The uniformity of this test is what ultimately causes fewer students to attend lecture and instead focus on this exam that is standardized across the country, regardless of which medical school they attend.

Wally Omar, a fourth-year medical school student at Stony Brook and member of the admissions committee, agrees that studying for Step One has less to do with attending lecture and more to do with garnering material online from external resources.

“That’s why they’re moving towards this more interactive way of learning,” Omar said. “I think they saw that attendance at lectures is very low, and I would say for good reason, because there are certain days you are learning things that professors want to teach you just because they are researching it, and not necessarily because it’s going to help you in the future.”

The intended changes seek to counter this negative feedback from students, and are proposing not just more hands on interaction for students, but also more time for students to explore what field they want to pursue before applying for residency matches.

“A lot of us in our fourth year, we end the year and we realize there were certain things that we never really were exposed to during those first two years,” Omar said.

“This gives you extra time, if you’re interested in things like dermatology or ophthalmology, things that you weren’t necessarily exposed to unless you wanted to explore them.

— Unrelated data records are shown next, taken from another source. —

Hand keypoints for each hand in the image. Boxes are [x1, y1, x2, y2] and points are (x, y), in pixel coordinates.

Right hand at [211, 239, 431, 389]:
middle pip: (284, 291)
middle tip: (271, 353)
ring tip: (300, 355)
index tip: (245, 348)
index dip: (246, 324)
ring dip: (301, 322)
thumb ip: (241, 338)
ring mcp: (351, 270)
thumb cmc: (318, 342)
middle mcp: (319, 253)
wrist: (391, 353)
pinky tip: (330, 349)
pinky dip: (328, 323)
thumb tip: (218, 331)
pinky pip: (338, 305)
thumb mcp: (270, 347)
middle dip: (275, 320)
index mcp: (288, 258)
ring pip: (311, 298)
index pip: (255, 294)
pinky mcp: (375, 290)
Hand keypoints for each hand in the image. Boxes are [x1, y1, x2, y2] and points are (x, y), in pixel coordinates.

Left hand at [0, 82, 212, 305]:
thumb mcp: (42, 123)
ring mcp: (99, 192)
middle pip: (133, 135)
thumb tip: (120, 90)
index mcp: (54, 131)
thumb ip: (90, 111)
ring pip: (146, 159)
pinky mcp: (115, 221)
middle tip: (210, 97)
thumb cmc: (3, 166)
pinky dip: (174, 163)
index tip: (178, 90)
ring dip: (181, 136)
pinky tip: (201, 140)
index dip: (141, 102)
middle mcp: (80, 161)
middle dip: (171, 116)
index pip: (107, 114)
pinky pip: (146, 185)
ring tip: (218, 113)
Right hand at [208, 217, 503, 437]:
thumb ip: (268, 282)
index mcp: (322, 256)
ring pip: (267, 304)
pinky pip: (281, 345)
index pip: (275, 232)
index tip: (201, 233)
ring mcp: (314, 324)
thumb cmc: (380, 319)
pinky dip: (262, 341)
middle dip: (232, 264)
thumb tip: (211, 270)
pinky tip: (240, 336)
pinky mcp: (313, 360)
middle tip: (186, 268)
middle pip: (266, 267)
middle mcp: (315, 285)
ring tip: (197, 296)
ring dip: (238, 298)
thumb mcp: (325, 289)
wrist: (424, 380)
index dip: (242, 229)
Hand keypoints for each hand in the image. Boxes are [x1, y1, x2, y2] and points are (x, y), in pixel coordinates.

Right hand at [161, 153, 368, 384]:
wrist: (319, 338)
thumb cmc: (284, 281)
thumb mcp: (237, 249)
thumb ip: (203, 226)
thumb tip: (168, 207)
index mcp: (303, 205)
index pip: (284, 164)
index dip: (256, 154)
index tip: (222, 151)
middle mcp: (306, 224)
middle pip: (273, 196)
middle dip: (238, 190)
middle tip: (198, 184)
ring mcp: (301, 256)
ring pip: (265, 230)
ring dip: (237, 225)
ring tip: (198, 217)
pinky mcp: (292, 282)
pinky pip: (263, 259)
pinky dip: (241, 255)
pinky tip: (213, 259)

This gives you more time to route your options.”

However, not all medical school students are thrilled about the prospect of having their first two years of medical school put on fast-forward mode.

“The pace that we need to learn at is extremely quick, and to speed it up any further, I don’t even know if we could do that. That’s really quick,” Briana Locicero, a first-year medical student at Stony Brook School of Medicine, said. Her class is the last to experience the old curriculum, as the new one is set to be implemented this upcoming academic year.

“In team-based learning, doing cases by cases, you won’t have that level down deeper where you can consult your own knowledge and think about it actively,” Locicero said. “So that’s what I think is the added benefit of lecture and science-based classes and going slow with it.”

With these changes in medical school curriculum come the inevitable changes of the application process as well, with the two going hand in hand. One example is the new 2015 MCAT, which is now adding human and behavioral sciences with the intention of shaping future doctors, and not necessarily just scientists.

“You have to know an awful lot of science to be a good doctor, but you also have to know how to talk to people, how to interact with groups, how to collaborate as teams, how to understand problems about patients beyond just medical problems, but also social issues,” Wackett said.

“I think now is the time where the changes are starting, so it might not be five or ten years, but definitely twenty years down the line there’s going to be huge differences,”  Omar said.